# Horizons by Marriott Vacation Club at Orlando



## Miss Marty (Jun 1, 2007)

After staying at Disney`s Saratoga Springs Resort 
& Orange Lake - Country Club - River Island Resort
We are thinking about a third week here in Orlando

How does 
Horizons by Marriott Vacation Club at Orlando
compare in - amenties - unit size and decor ?

Does the resort preassign or can you request 
a newer - fresher - cleaner - 2 Bedroom Villa


----------



## spookykennedy (Jun 1, 2007)

We have not stayed at Horizons, but we picked Marriott Cypress Harbour over Horizons for an upcoming trip for several reasons:

1.  The decor and rooms at Horizons are supposedly "scaled down" from those at Cypress Harbour or Grande Vista. 

2. They have no jetted tub in the master.

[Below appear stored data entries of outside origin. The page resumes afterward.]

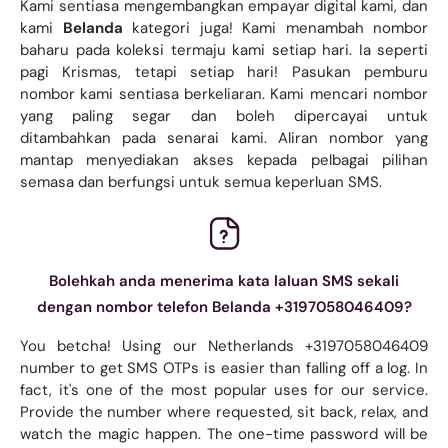
Kami sentiasa mengembangkan empayar digital kami, dan
kami
Belanda
kategori juga! Kami menambah nombor
baharu pada koleksi termaju kami setiap hari. Ia seperti
pagi Krismas, tetapi setiap hari! Pasukan pemburu
nombor kami sentiasa berkeliaran. Kami mencari nombor
yang paling segar dan boleh dipercayai untuk
ditambahkan pada senarai kami. Aliran nombor yang
mantap menyediakan akses kepada pelbagai pilihan
semasa dan berfungsi untuk semua keperluan SMS.
Bolehkah anda menerima kata laluan SMS sekali
dengan nombor telefon Belanda +3197058046409?
You betcha! Using our Netherlands +3197058046409
number to get SMS OTPs is easier than falling off a log. In
fact, it's one of the most popular uses for our service.
Provide the number where requested, sit back, relax, and
watch the magic happen. The one-time password will be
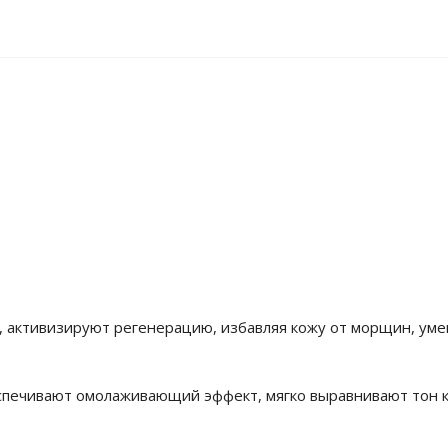
, активизируют регенерацию, избавляя кожу от морщин, ум
спечивают омолаживающий эффект, мягко выравнивают тон 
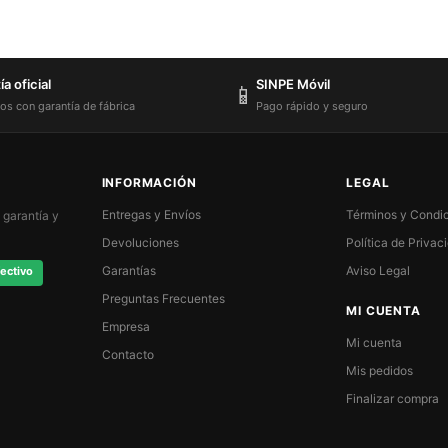
a oficial
SINPE Móvil
📱
os con garantía de fábrica
Pago rápido y seguro
INFORMACIÓN
LEGAL
Entregas y Envíos
Términos y Condi
 garantía y
Devoluciones
Política de Privac
Garantías
Aviso Legal
ectivo
Preguntas Frecuentes
MI CUENTA
Empresa
Mi cuenta
Contacto
Mis pedidos
Finalizar compra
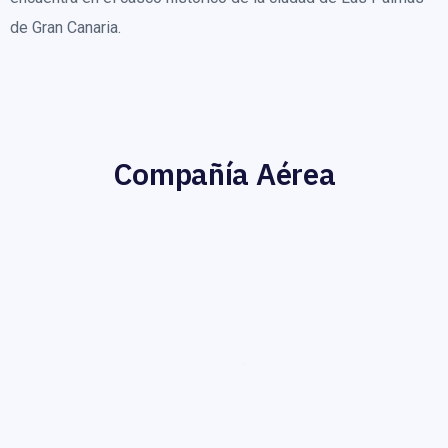
de Gran Canaria.
Compañía Aérea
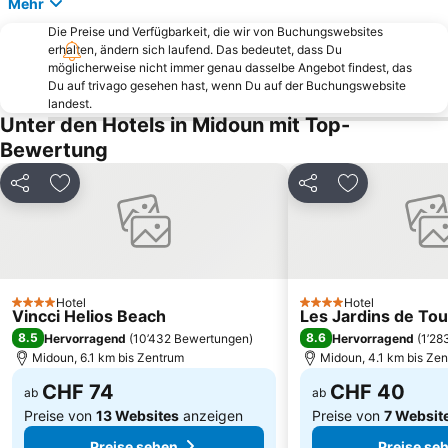
Mehr
Die Preise und Verfügbarkeit, die wir von Buchungswebsites
erhalten, ändern sich laufend. Das bedeutet, dass Du
möglicherweise nicht immer genau dasselbe Angebot findest, das
Du auf trivago gesehen hast, wenn Du auf der Buchungswebsite
landest.
Unter den Hotels in Midoun mit Top-
Bewertung
Teilen
Zu Favoriten hinzufügen
Teilen
Zu Favoriten
Hotel
Hotel
4 Sterne
4 Sterne
Vincci Helios Beach
Les Jardins de To
8.5
8.6
Hervorragend
(
10’432 Bewertungen
)
Hervorragend
(
1’28
Midoun, 6.1 km bis Zentrum
Midoun, 4.1 km bis Ze
CHF 74
CHF 40
ab
ab
Preise von
13 Websites
anzeigen
Preise von
7 Websit
Preise sehen
Preise se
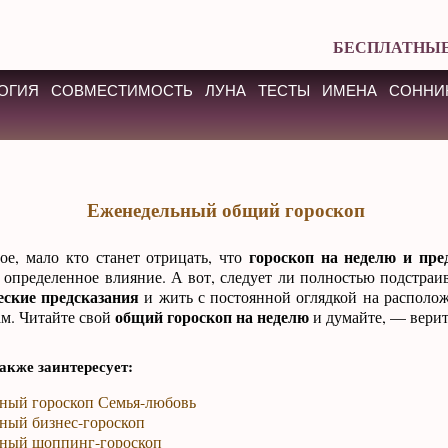
БЕСПЛАТНЫЕ
ОГИЯ
СОВМЕСТИМОСТЬ
ЛУНА
ТЕСТЫ
ИМЕНА
СОННИ
Еженедельный общий гороскоп
гороскоп на неделю и пред
ое, мало кто станет отрицать, что
определенное влияние. А вот, следует ли полностью подстраи
еские предсказания
и жить с постоянной оглядкой на располо
общий гороскоп на неделю
ам. Читайте свой
и думайте, — верит
акже заинтересует:
ный гороскоп Семья-любовь
ный бизнес-гороскоп
ный шоппинг-гороскоп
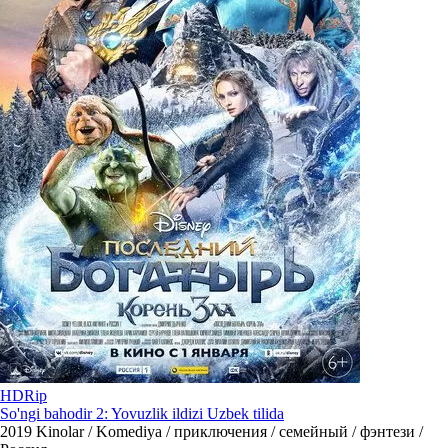
HDRip
So'ngi bahodir 2: Yovuzlik ildizi Uzbek tilida
2019
Kinolar / Komediya / приключения / семейный / фэнтези /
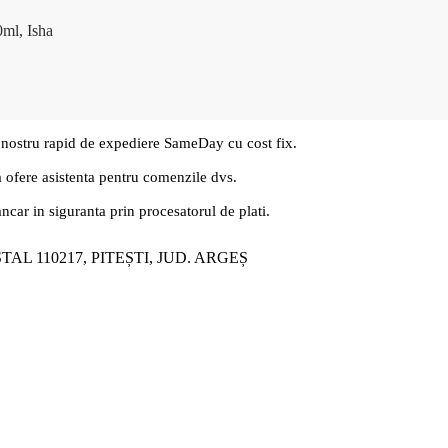
0ml, Isha
 nostru rapid de expediere SameDay cu cost fix.
a ofere asistenta pentru comenzile dvs.
ancar in siguranta prin procesatorul de plati.
ȘTAL 110217, PITEȘTI, JUD. ARGEȘ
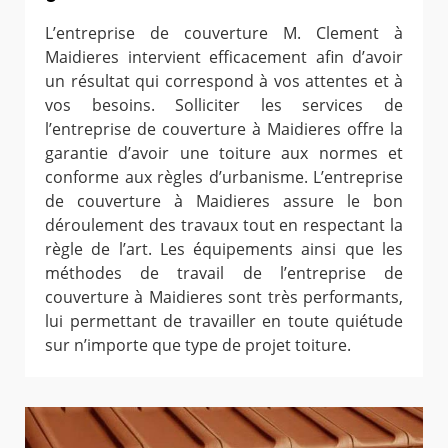
L’entreprise de couverture M. Clement à
Maidieres intervient efficacement afin d’avoir
un résultat qui correspond à vos attentes et à
vos besoins. Solliciter les services de
l’entreprise de couverture à Maidieres offre la
garantie d’avoir une toiture aux normes et
conforme aux règles d’urbanisme. L’entreprise
de couverture à Maidieres assure le bon
déroulement des travaux tout en respectant la
règle de l’art. Les équipements ainsi que les
méthodes de travail de l’entreprise de
couverture à Maidieres sont très performants,
lui permettant de travailler en toute quiétude
sur n’importe que type de projet toiture.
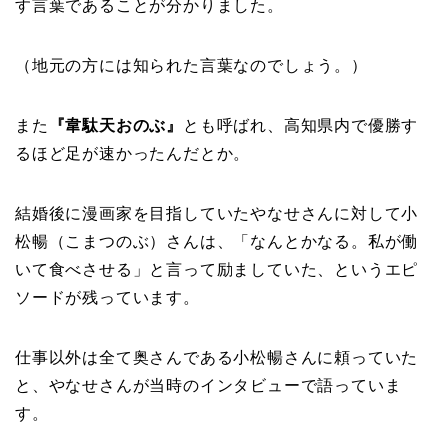
す言葉であることが分かりました。
（地元の方には知られた言葉なのでしょう。）
また
『韋駄天おのぶ』
とも呼ばれ、高知県内で優勝す
るほど足が速かったんだとか。
結婚後に漫画家を目指していたやなせさんに対して小
松暢（こまつのぶ）さんは、「なんとかなる。私が働
いて食べさせる」と言って励ましていた、というエピ
ソードが残っています。
仕事以外は全て奥さんである小松暢さんに頼っていた
と、やなせさんが当時のインタビューで語っていま
す。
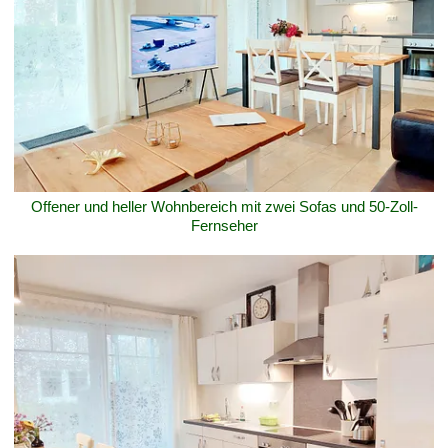
Offener und heller Wohnbereich mit zwei Sofas und 50-Zoll-
Fernseher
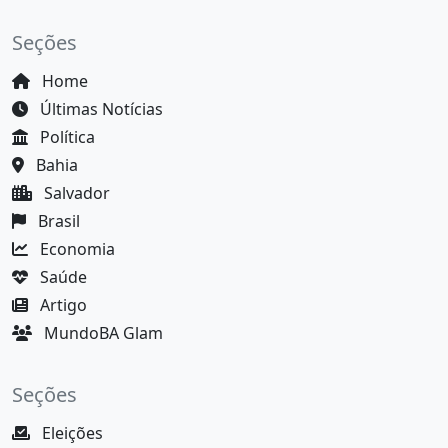
Seções
Home
Últimas Notícias
Política
Bahia
Salvador
Brasil
Economia
Saúde
Artigo
MundoBA Glam
Seções
Eleições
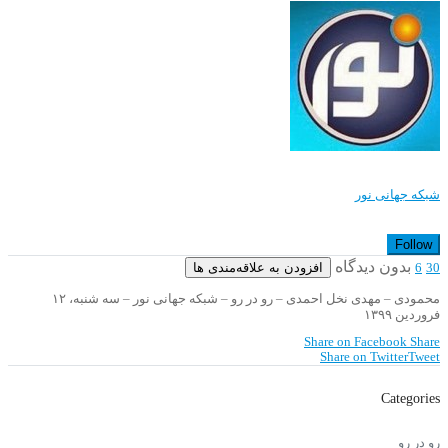
شبکه جهانی نور
Follow
بدون دیدگاه
افزودن به علاقه‌مندی ها
6
30
محمودی – مهدی نخل احمدی – رو در رو – شبکه جهانی نور – سه شنبه، ۱۲
فروردین ۱۳۹۹
Share on Facebook
Share
Share on Twitter
Tweet
Categories
رو در رو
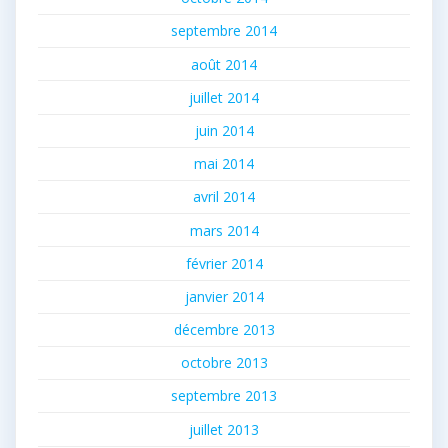
septembre 2014
août 2014
juillet 2014
juin 2014
mai 2014
avril 2014
mars 2014
février 2014
janvier 2014
décembre 2013
octobre 2013
septembre 2013
juillet 2013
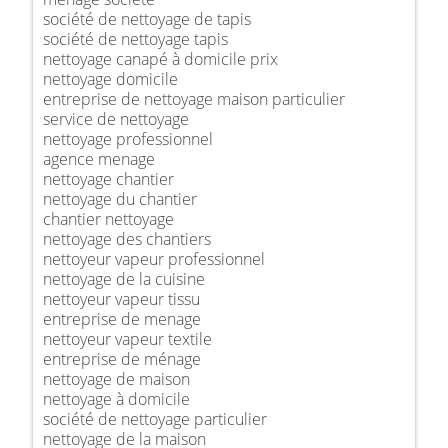
société de nettoyage de tapis
société de nettoyage tapis
nettoyage canapé à domicile prix
nettoyage domicile
entreprise de nettoyage maison particulier
service de nettoyage
nettoyage professionnel
agence menage
nettoyage chantier
nettoyage du chantier
chantier nettoyage
nettoyage des chantiers
nettoyeur vapeur professionnel
nettoyage de la cuisine
nettoyeur vapeur tissu
entreprise de menage
nettoyeur vapeur textile
entreprise de ménage
nettoyage de maison
nettoyage à domicile
société de nettoyage particulier
nettoyage de la maison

3.  Potential highway noise.

Having said that, Horizons gets rave reviews by those with young kids, so perhaps we will try it next. We own at DVC and have stayed at many Marriott Vacation Club properties.  We generally enjoy the Marriotts, although I will say, when I drive by OKW I think I wish I could be there instead because of the location. But, when we bring family it is easier/cheaper to do Marriott Vacation Club.


----------



## kaylasmom97 (Jun 1, 2007)

We have stayed at Horizon's this past Christmas, and LOVED it.  Yes it is "scaled down" when compared to Cypress Harbor and Grande Vista.  It is great for the kids.  The pool area is awesome, there is a putt-putt golf course, basket ball/volley ball courts.  The kids program seemed to have alot going, but we were always in Disney.  We have stayed at CH and GV before, we would pick Horizons again.  I'm trying to get into Horizon's with my AC over Christmas or new year's again.  

We have never heard the highway noise when we were there.  The rooms are clean and we thought bigger than at the GV.  Everyone was friendly and very accomodating.  We had a dedicated 2 BR unit.


----------